The current study demonstrates that only 17.1% of pediatric CHD patients were treated at HQH at some point for related care. Our study found that a multitude of factors contribute to HQH utilization for a patient who requires pediatric CHD care. This may suggest that education about the importance of care in a HQH is needed at the point of initial CHD diagnosis, particularly for those with more complex CHD diagnoses. Although this study did not find racial disparities in HQH use, we noted disparities in HQH utilization based on SES (military rank) which are likely exacerbated by social risks. The findings suggest that a universal healthcare insurance system, such as the MHS, has the potential to minimize disparities but not eliminate disparities.
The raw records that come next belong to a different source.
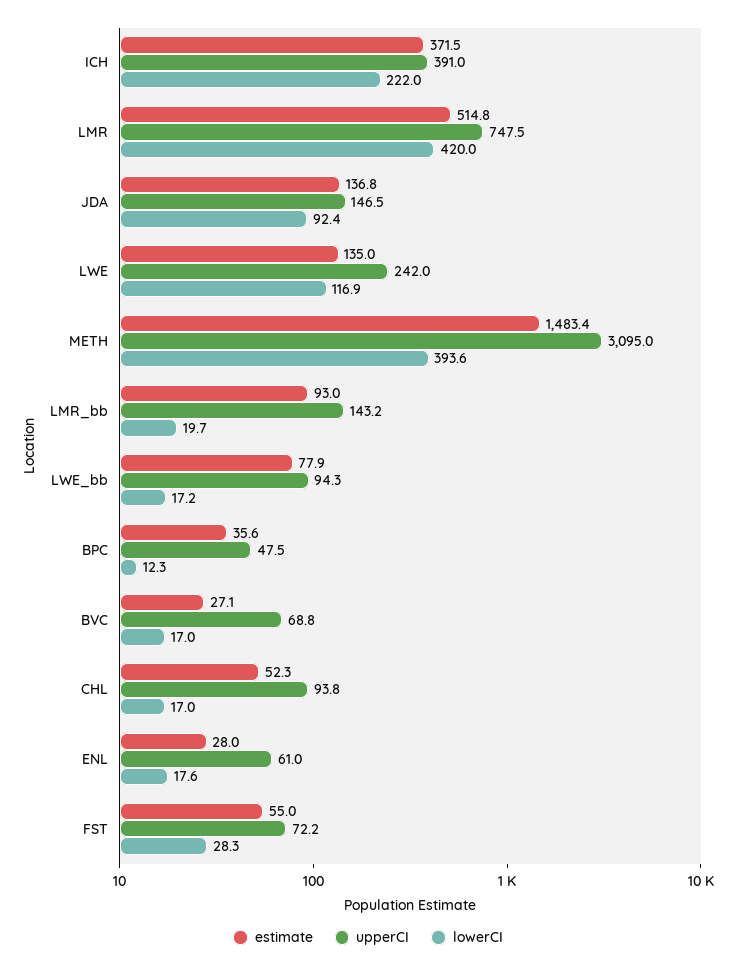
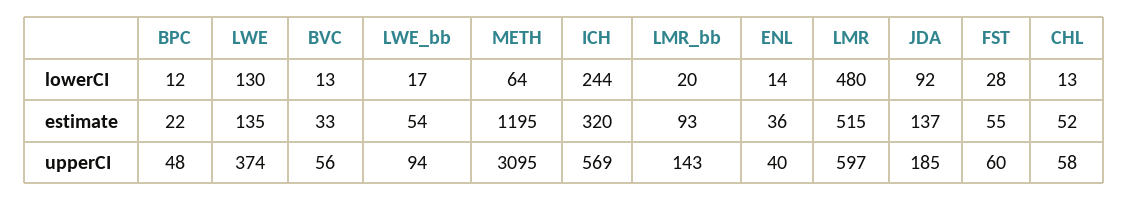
  {
    "estimate": {
-     "ICH": 371.5,
+     "ICH": 320,
      "LMR": 514.8,
      "JDA": 136.8,
      "LWE": 135,
-     "METH": 1483.4,
+     "METH": 1195,
      "LMR_bb": 93,
-     "LWE_bb": 77.9,
+     "LWE_bb": 54,
-     "BPC": 35.6,
+     "BPC": 22,
-     "BVC": 27.1,
+     "BVC": 33,
      "CHL": 52.3,
-     "ENL": 28,
+     "ENL": 36,
      "FST": 55
    },
    "upperCI": {
-     "ICH": 391,
+     "ICH": 569,
-     "LMR": 747.5,
+     "LMR": 597,
-     "JDA": 146.5,
+     "JDA": 185,
-     "LWE": 242,
+     "LWE": 374,
      "METH": 3095,
      "LMR_bb": 143.2,
      "LWE_bb": 94.3,
      "BPC": 47.5,
-     "BVC": 68.8,
+     "BVC": 56,
-     "CHL": 93.8,
+     "CHL": 58,
-     "ENL": 61,
+     "ENL": 40,
-     "FST": 72.2
+     "FST": 60
    },
    "lowerCI": {
-     "ICH": 222,
+     "ICH": 244,
-     "LMR": 420,
+     "LMR": 480,
      "JDA": 92.4,
-     "LWE": 116.9,
+     "LWE": 130,
-     "METH": 393.6,
+     "METH": 64,
      "LMR_bb": 19.7,
      "LWE_bb": 17.2,
      "BPC": 12.3,
-     "BVC": 17,
+     "BVC": 13,
-     "CHL": 17,
+     "CHL": 13,
-     "ENL": 17.6,
+     "ENL": 14,
      "FST": 28.3
    }
  }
A focus on standardized quality metrics that clearly designate a facility as a HQH are needed to broadly reduce selection bias. The abovementioned efforts can be used to steer patients to proven HQH to improve care for CHD patients. Furthermore, a more comprehensive travel benefit in the MHS, to cover CHD related patient travel and accommodations associated with HQH use, may minimize SES related disparities. These results are generalizable to single-payer systems and provide detail on how racial disparities can be mitigated with universal insurance coverage. Further focus on which factors may be contributing to non-HQH use, especially a more comprehensive travel benefit, is necessary and will provide critical information for devising interventions.